Monday, 24 February 2014

Medal Quest : A Vancouver Double

Eighty days to go before the Darwin Outgames, and Medal Quest returns to the subject of medal design with one lgbt artist who has designed medals for both the Winter Olympic-Paralympic Games and the Outgames that have been held in Vancouver, Corrine Hunt. I mentioned Corrine briefly in my article last year on the Vancouver Outgames. Here is a closer look at her Olympic-Paralympic medals.

A major factor in the decision to award the Vancouver Olympic medal design to Corrine was her work in traditional First Nation art of her native Vancouver Island and heritage. Her artistic background is as influential as is her cultural background. Four of Corrine’s uncles from both sides of her family are First Nation artists in their own right, and it was one of these uncles who gave Corrine her first interest in jewellery making in metal.

It was also this uncle who introduced Corrine to the history and use of art by the people of her First Nation ancestry, the Kwak-waka’-wakw nation. Through her grandmother Corrine also has ancestry from the Alaskan Tlingit nation which also has an influence on her work.

From her home on Vancouver Island Corrine went to study anthropology at Simon Fraser University in Vancouver City. In 1985, inspired by her uncle, she began making her own engraved metal jewellery. Personally, I find Corrine’s style pleasing to the eye and gives an organic nature to the metalwork which makes it come alive.

So, how did Corrine come to design the Olympic medals? In 2008 the Vancouver Organising Committee (VANOC) asked for design proposals. Corrine was one of 48 artists who submitted ideas. This group was then short-listed to 8. No actual designs were submitted at this time. Corrine’s idea that each Olympic and Paralympic medal should have a unique design taken from a larger work appealed to VANOC, as was her idea of using the orca as symbolic of power and strength, and the raven as an expression of speed. Both the orca and the raven are major emblems in her First Nation heritage.
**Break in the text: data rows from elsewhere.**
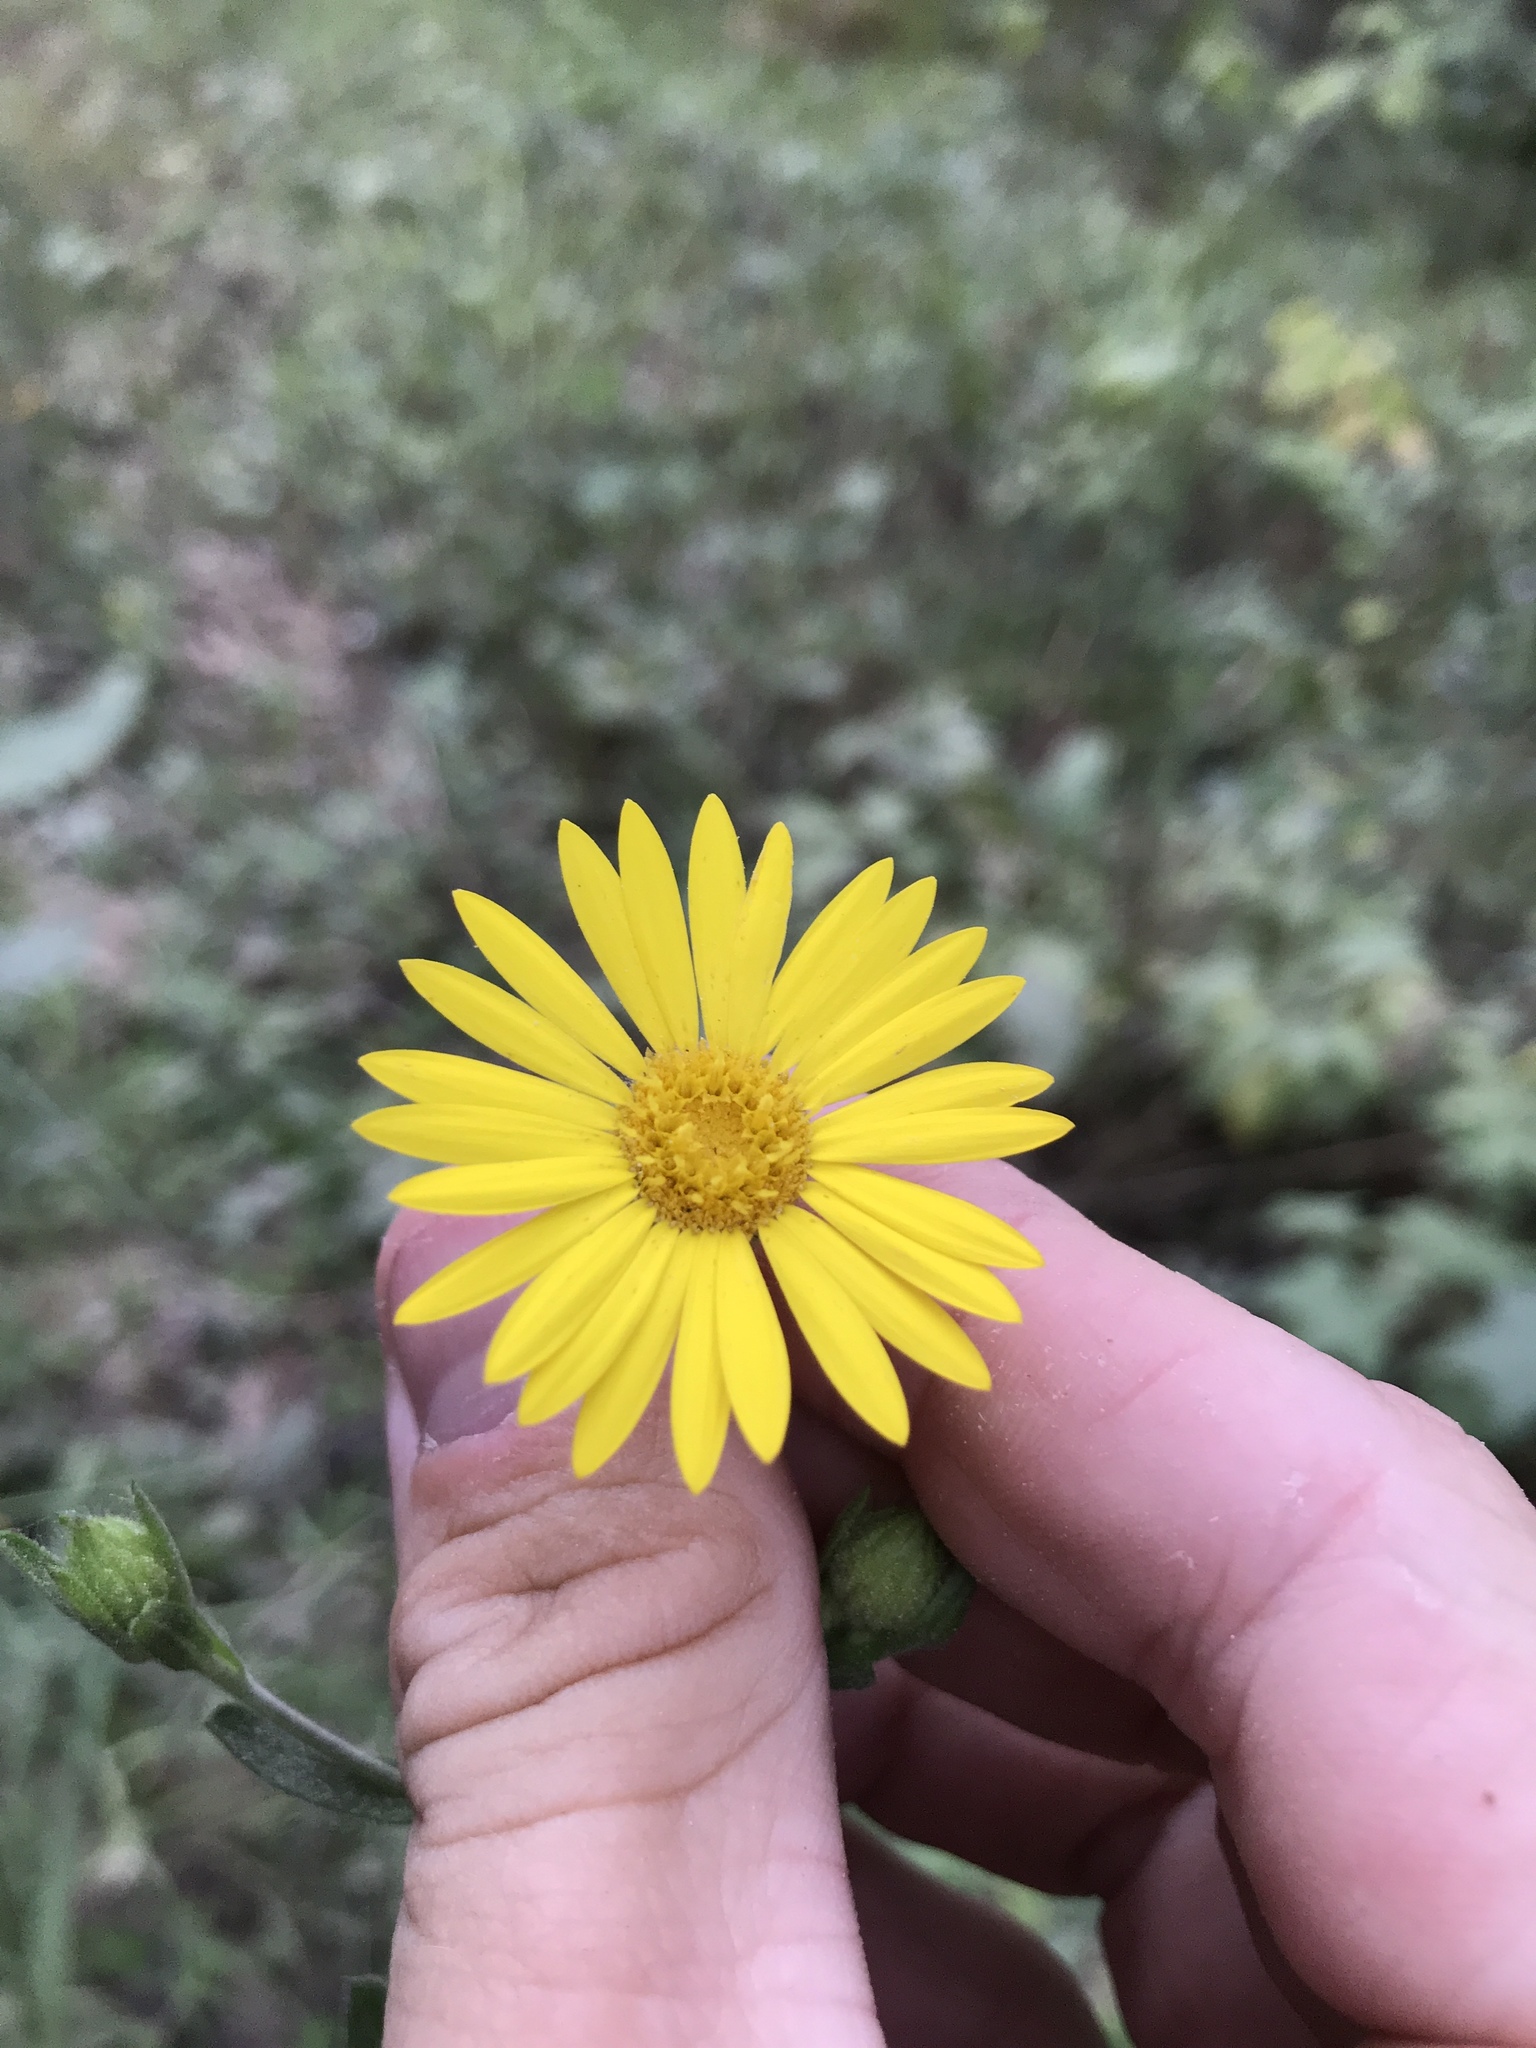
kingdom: Plantae
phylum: Tracheophyta
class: Magnoliopsida
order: Asterales
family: Asteraceae
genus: Bradburia
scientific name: Bradburia pilosa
Another Vancouver artist was chosen to help bring Corrine’s designs to reality. Omer Arbel is an industrial designer who developed the process by which each of Corrine’s medals was cast with individual undulations, reflecting the individual design on the medal faces and reminiscent of the rolling Canadian landscape on the ski slopes. This made all the medals doubly(!) unique – no two medals had the same design or the same undulations.

The Paralympic medals were made in exactly the same way, each one individual and unique. They were more square in shape than the Olympic medals and went through the same 30-step process of manufacture. In total there were 615 Olympic and 399 Paralympic medals struck. Incidentally, all of them were made from recyclable materials. The metal came from old computer circuit boards and televisions which would otherwise have gone to land-fill sites. There is an excellent short video on this website which describes the creation process of the medals.

Shortly after the Paralympic Games ended Corrine received the Aboriginal Achievement Awards for the Arts.

Less than six months later she was asked to design more Vancouver medals – a Vancouver Double. This time the request came from the organising committee of the 2nd North America Outgames. Once again the symbolic representation of the orca and raven, joined by the wolf’s tail, were used.

Turning Corrine’s artwork into the design to be struck onto the medals was a fellow lesbian artist from the Vancouver area, Carol Weaver. I hope to write more about Carol and her work later in the year, as she also fits in nicely with the overall theme for 2014 of music with her being a musician and music therapist.